Without teacher and parental supervision, children are tempted to play video games and surf the Internet, sometimes well into the night. They lay about in bed in the mornings as there is no school to wake up to. Such behaviour may well be carried into adulthood with ill consequences to their mental and physical health.
Poorer children especially may have to do without the nutritious school meals. They can also be disturbed by parents falling sick or unemployed. Unlike richer parents, who often coach their children and enforce a strict study-regimen at home, poorer families may not be able to do so, worried, as they would naturally be, about how to feed their children.
All this can blunt learning among these children. Worse, these children may even lose interest in learning. All this will potentially widen the gulf between their exam scores and that of more well-off children.
Parents play a vital role in ensuring that their children get the best out of online learning. They have to ensure that children focus on their studies and monitor their progress regularly. And, they should constantly listen to their children's concerns and prioritise their needs.
Research by the Organisation for Economic Co-operation and Development, a rich-country club, suggests that the students in grades 1-12 affected by school closures might expect some three per cent lower income over their entire lifetime.
Also, the risk of contagion is not high among schoolchildren. Evidence suggests that those under 18 are a third to a half less likely to become infected. Therefore, the government should reopen schools at the first sign of easing of the lockdown. And schools should help children make up for lost lessons.
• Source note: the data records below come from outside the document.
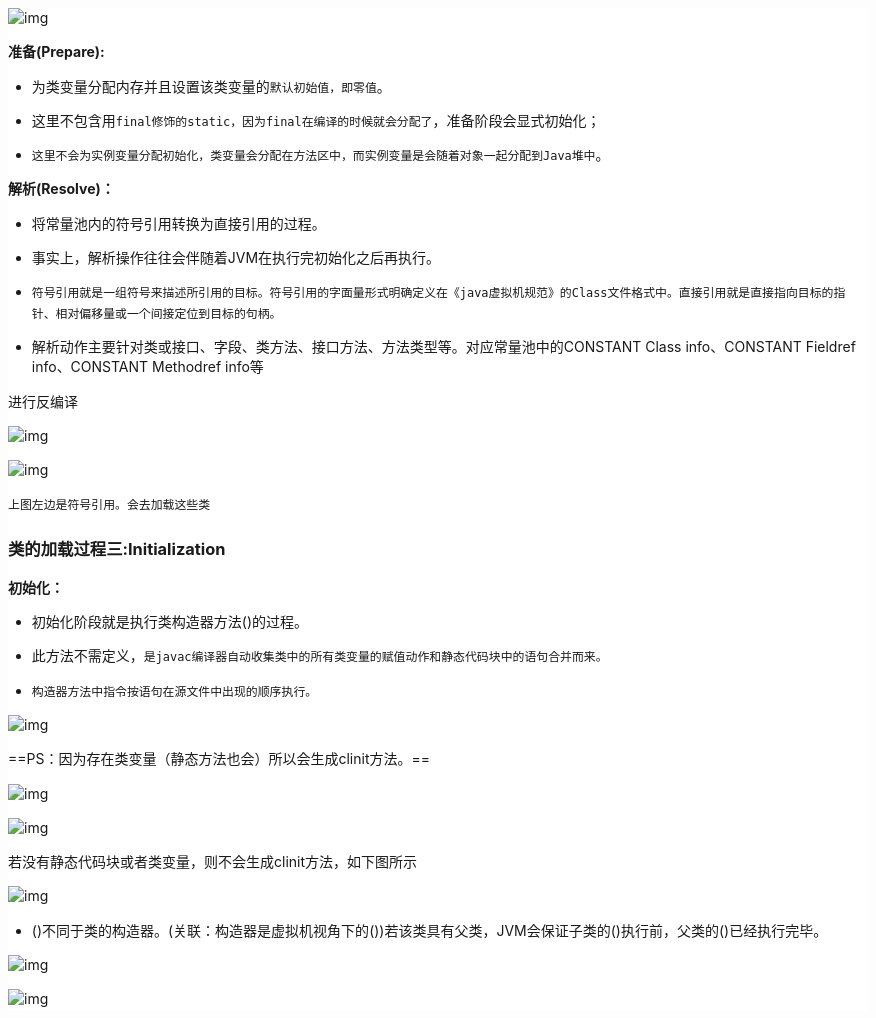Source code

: ![img](https://cdn.nlark.com/yuque/0/2021/png/25623364/1639642999247-48262108-b9ad-46c7-8325-b7e32d26bb03.png)

**准备(Prepare):**

- 为类变量分配内存并且设置该类变量的`默认初始值，即零值`。
- 这里不包含用`final修饰的static，因为final在编译的时候就会分配了`，准备阶段会显式初始化；

- `这里不会为实例变量分配初始化，类变量会分配在方法区中，而实例变量是会随着对象一起分配到Java堆中`。

**解析(Resolve)：**

- 将常量池内的符号引用转换为直接引用的过程。
- 事实上，解析操作往往会伴随着JVM在执行完初始化之后再执行。

- `符号引用就是一组符号来描述所引用的目标。符号引用的字面量形式明确定义在《java虚拟机规范》的Class文件格式中。直接引用就是直接指向目标的指针、相对偏移量或一个间接定位到目标的句柄。`

- 解析动作主要针对类或接口、字段、类方法、接口方法、方法类型等。对应常量池中的CONSTANT Class info、CONSTANT Fieldref info、CONSTANT Methodref info等



进行反编译

![img](https://cdn.nlark.com/yuque/0/2021/png/25623364/1639643235952-cd2d7b0b-d39b-4068-ba00-6e9d6430c16d.png)

![img](https://cdn.nlark.com/yuque/0/2021/png/25623364/1639643264149-9afd51fd-e1ab-46d7-9f49-e141eda6c65a.png)

`上图左边是符号引用。会去加载这些类`



### 类的加载过程三:Initialization

**初始化：**

- 初始化阶段就是执行类构造器方法<clinit>()的过程。
- 此方法不需定义，`是javac编译器自动收集类中的所有类变量的赋值动作和静态代码块中的语句合并而来。`

- `构造器方法中指令按语句在源文件中出现的顺序执行。`

![img](https://cdn.nlark.com/yuque/0/2021/png/25623364/1639654661902-9ed5ecd7-ddfd-4abf-a86f-1408e479c8df.png)

==PS：因为存在类变量（静态方法也会）所以会生成clinit方法。==

![img](https://cdn.nlark.com/yuque/0/2021/png/25623364/1639654769351-fb04dd52-3eec-4379-bbee-31026d4955db.png)

![img](https://cdn.nlark.com/yuque/0/2021/png/25623364/1639654778235-72f2219f-717d-40f5-8cfe-4caa3fad51b0.png)

若没有静态代码块或者类变量，则不会生成clinit方法，如下图所示

![img](https://cdn.nlark.com/yuque/0/2021/png/25623364/1639654825675-60cc3ded-0770-4d30-84f5-88a9ce30a187.png)

- <clinit>()不同于类的构造器。(关联：构造器是虚拟机视角下的<init>())若该类具有父类，JVM会保证子类的<clinit>()执行前，父类的<clinit>()已经执行完毕。

![img](https://cdn.nlark.com/yuque/0/2021/png/25623364/1639655049051-b83d9980-1ca6-4c2f-9489-7e35fa2bdd0a.png)

![img](https://cdn.nlark.com/yuque/0/2021/png/25623364/1639655070495-5857a6be-dbb8-4b81-8de9-829adbdfab0f.png)
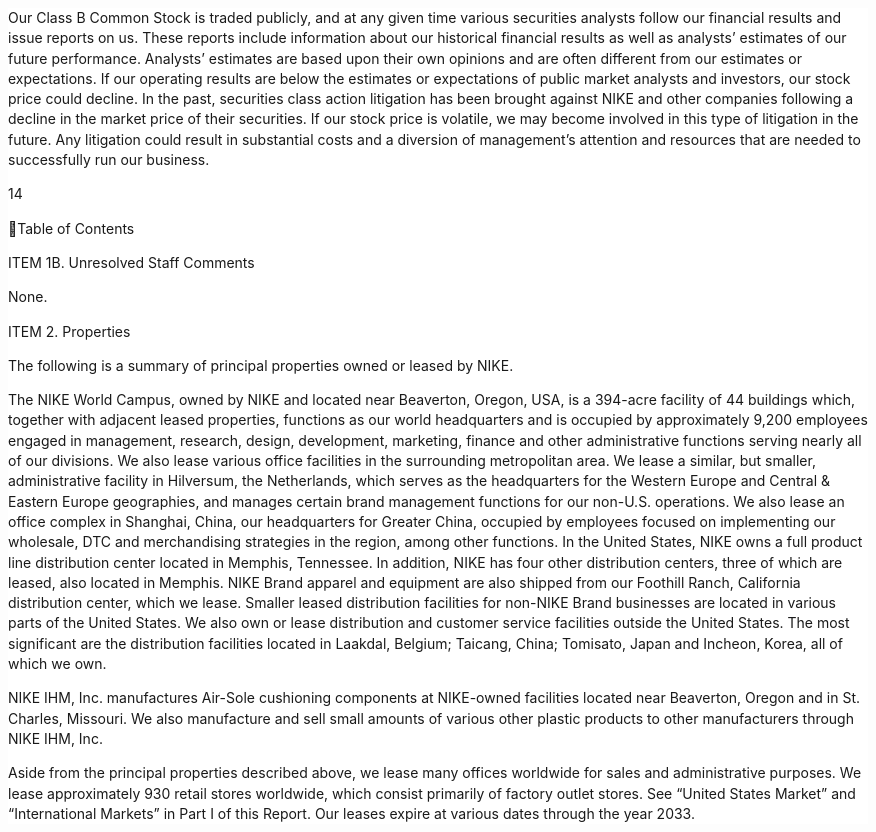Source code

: Our Class B Common Stock is traded publicly, and at any given time various securities analysts follow our financial results and issue reports on us. These reports
include  information  about  our  historical  financial  results  as  well  as  analysts’  estimates  of  our  future  performance.  Analysts’  estimates  are  based  upon  their  own
opinions and are often different from our estimates or expectations. If our operating results are below the estimates or expectations of public market analysts and
investors, our stock price could decline. In the past, securities class action litigation has been brought against NIKE and other companies following a decline in the
market price of their securities. If our stock price is volatile, we may become involved in this type of litigation in the future. Any litigation could result in substantial
costs and a diversion of management’s attention and resources that are needed to successfully run our business.

14

Table of Contents

ITEM 1B. Unresolved Staff Comments

None.

ITEM 2. Properties

The following is a summary of principal properties owned or leased by NIKE.

The NIKE World  Campus,  owned  by  NIKE  and located  near Beaverton, Oregon, USA, is a 394-acre  facility of 44 buildings which,  together  with  adjacent leased
properties,  functions  as  our  world  headquarters  and  is  occupied  by  approximately  9,200  employees  engaged  in  management,  research,  design,  development,
marketing, finance and other administrative functions serving nearly all of our divisions. We also lease various office facilities in the surrounding metropolitan area.
We  lease  a  similar,  but  smaller,  administrative  facility  in  Hilversum,  the  Netherlands,  which  serves  as  the  headquarters  for  the  Western  Europe  and  Central &
Eastern Europe geographies, and manages certain brand management functions for our non-U.S. operations. We also lease an office complex in Shanghai, China,
our headquarters for Greater China, occupied by employees focused on implementing our wholesale, DTC and merchandising strategies in the region, among other
functions. In the United States, NIKE owns a full product line distribution center located in Memphis, Tennessee. In addition, NIKE has four other distribution centers,
three  of  which  are  leased,  also  located in  Memphis. NIKE Brand  apparel  and equipment are also  shipped  from  our  Foothill  Ranch,  California  distribution  center,
which  we  lease.  Smaller  leased  distribution  facilities  for  non-NIKE  Brand  businesses  are  located  in  various  parts  of  the  United  States.  We  also  own  or  lease
distribution and customer service facilities outside the United States. The most significant are the distribution facilities located in Laakdal, Belgium; Taicang, China;
Tomisato, Japan and Incheon, Korea, all of which we own.

NIKE  IHM,  Inc.  manufactures  Air-Sole  cushioning  components  at  NIKE-owned  facilities  located  near  Beaverton,  Oregon  and  in  St.  Charles,  Missouri.  We  also
manufacture and sell small amounts of various other plastic products to other manufacturers through NIKE IHM, Inc.

Aside  from  the  principal  properties  described  above,  we  lease  many  offices  worldwide  for  sales  and  administrative  purposes.  We  lease  approximately  930  retail
stores worldwide, which consist primarily of factory outlet stores. See “United States Market” and “International Markets” in Part I of this Report. Our leases expire at
various dates through the year 2033.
Teachers too play a great part in a child's well-being. Upon school reopening, teachers should be vigilant of mental-health issues among children. School counsellors should step in to counsel such children or encourage parents to seek such counselling.
The pandemic is not going to go away anytime soon. It has upended normalcy in children's lives. No amount of online learning can replace a real-life teacher. Video games and being on the Internet cannot compensate for the loss of social skills that would have been acquired otherwise in school.
All this is bound to have a lasting impact on children's cognitive, health, and emotional and social development. Concerted action by education authorities, parents, teachers and health personnel is needed to meet the psychosocial needs of children during the pandemic and beyond.